Being from the Lone Star State, upon arrival I felt I was entering the Texas hill country somewhere around Austin. The area is rocky rolling hills with patches of green cedar. When you get to the town itself, you come to a river that cuts through the hills and ends in a dam. That would be the town center, if indeed there were a town center.

Villa Serrana isn’t exactly a town. It is more like a bunch hills, with a cluster of homes, a few general stores, and a couple of hotels. There is not even a gas station, so if you need anything other than lodging, a meal, or a bottle of wine, be sure to pick it up in Minas on the way.

The basics are all you’ll need any way. Villa Serrana is about the simple pleasures: watching the sun rise or set over the hills, a dip in the Banado de la India or La Olla (two of several natural swimming holes in the area), a good book, a good meal, or maybe a horseback ride. At night stargazing is the only entertainment. There is no light pollution, so on a clear night, you can see every star in the sky. There is an observatory for a closer look at the night sky through a telescope; that is if it happens to be open while you are there.

There are a few places to stay. We looked at all them, before deciding on the Hosteria La Forteleza. It is located on the highest point, so it has the most commanding view of the valley and river below. Although it is not fancy, it is the nicest hotel in town, and it has its own special charm. The inside looks like the witch’s house from the tale of Hansel and Gretel. In fact, the owner has a huge collection of doll witches. There are literally hundreds of witches in every corner, on every table, and even hanging from the ceiling. The food is not bad, and the service is extremely friendly.
Perhaps no one actually ever retires here, because by comparison to the Uruguayan coast, the place is unassuming. There are not many creature comforts, there are no five star hotels, and not much to do except relax.

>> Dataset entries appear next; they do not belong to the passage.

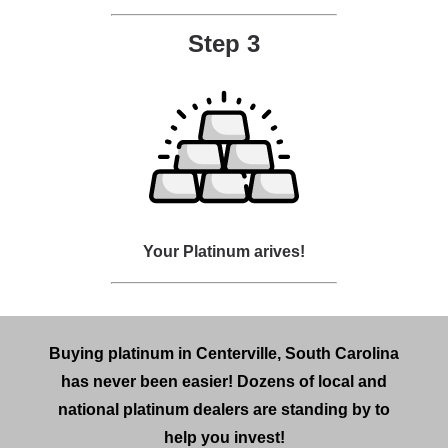
Step 3
Your Platinum arives!
Buying platinum in Centerville, South Carolina
has never been easier! Dozens of local and
national platinum dealers are standing by to
help you invest!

Side Trip: While in Villa Serrana be sure to take the time to go the extra 15 or 20 kilometers out of the way to the waterfall known as the Salto El Penitente. It is located off the same route 8 as Villa Serrana. Look for the sign to the right at kilometer marker 125, or ask in Villa Serrana how to get there through the backcountry route. The scenery through the windy dirt roads is worth the trip alone. The waterfall itself is about a 50-meter drop of crystalline waters, and there is an excellent restaurant on the site. You can also slide across the gorge by taking a thrilling ride on a canopy cable.